While doing some questions based on binary search trees...I got little confused in a function call:
void find(node* root,node*& temp)
{
blah blah...
}
int main()
{
node* temp=NULL;
node* root=NULL;
find(root,temp);
}
What is the difference between both the passed arguments?
In
void find(node* root,node*& temp)
root is passed by value. Anything you do to *root will be reflected in the caller but any change to root will not.
temp is passed by reference. Anything you do to *temp will be reflected in the caller and any change to temp will also be reflected in the caller.
node *root represents a pointer to a node struct (passed by value). If you change the value, you change a local valriable here.
node *&temp represents a reference to a pointer to a node struct. If you change the value of temp, you modify the original pointer passed by reference.
The first pointer function parameter (i.e., node *root) is passed by value (i.e., a copy of the original pointer object is passed in the function) and the second one (i.e., node*& temp) is passed by reference (i.e., an alias of the original pointer is passed in the function).

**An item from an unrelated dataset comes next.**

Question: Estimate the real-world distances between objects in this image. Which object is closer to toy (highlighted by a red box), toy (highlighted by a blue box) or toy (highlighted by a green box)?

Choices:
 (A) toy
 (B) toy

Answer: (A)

Consider the following example:
void find(node* root,node*& temp) {
root = z;
temp = z;
}
int main() {
node *root = x;
node *temp = y;
find(root, temp);
// at this point root still points to x
// temp changed and points to z
}
The & prefix on the identifier being declared makes it a reference. Because the reference isn't const, the argument expression has to be an lvalue (i.e. has to designate an object). The function can modify that object!

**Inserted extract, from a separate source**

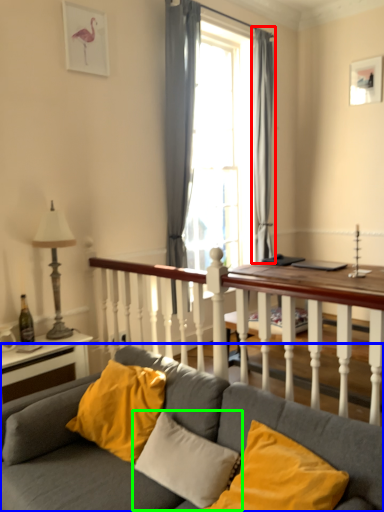
Question: Which object is positioned farthest from curtain (highlighted by a red box)? Select from studio couch (highlighted by a blue box) and pillow (highlighted by a green box).

Choices:
 (A) studio couch
 (B) pillow

Answer: (A)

If the function doesn't modify the object and you don't try to pass something which isn't an object, such as a null pointer constant, you won't notice any difference.
The declared type doesn't change; either way, the type is node *. A reference isn't a type; it's an aspect of how a name refers to a value.
For instance if we have:
int x = 0, y = 2;
there are two objects. If we declare y as a reference, there is one object of type int, which effectively has two names:
int x = 0, &y = x;
the initializer for the reference is the x object itself, rather than x's value.
When we declare a function parameter as a reference, it becomes a "reference parameter". The way the function receives the value through that parameter changes from the usual "pass by value" semantics inherited from C.
It's also possible to bind references to const types. Const reference parameters are curious; they can receive literal objects as values:
void foo(const int &x); // can be called as foo(42); !
Const references are useful because when you pass a const reference to a class object, it resembles "pass by value", but is cheaper because the object itself is passed (no copy construction takes place).
Const references were introduced into C++ to solve the problem of "what should the parameter of a copy constructor be?". A copy constructor cannot look like this:
some_class::some_class(some_class original_obj) { /*...*. }
because this creates a chicken-and-egg problem: passing the object to the copy constructor requires a copy (due to the by-value semantics) which requires a copy constructor! Const reference invention to the rescue:
some_class::some_class(some_class &original_obj) { /*...*. }
Problem solved; the copy constructor receives the object by reference, yet in a way that is quasi-safe because the object is quasi-unmodifiable. (Quasi, because at some point, the mutable keyword was invented to punch holes in const objects.)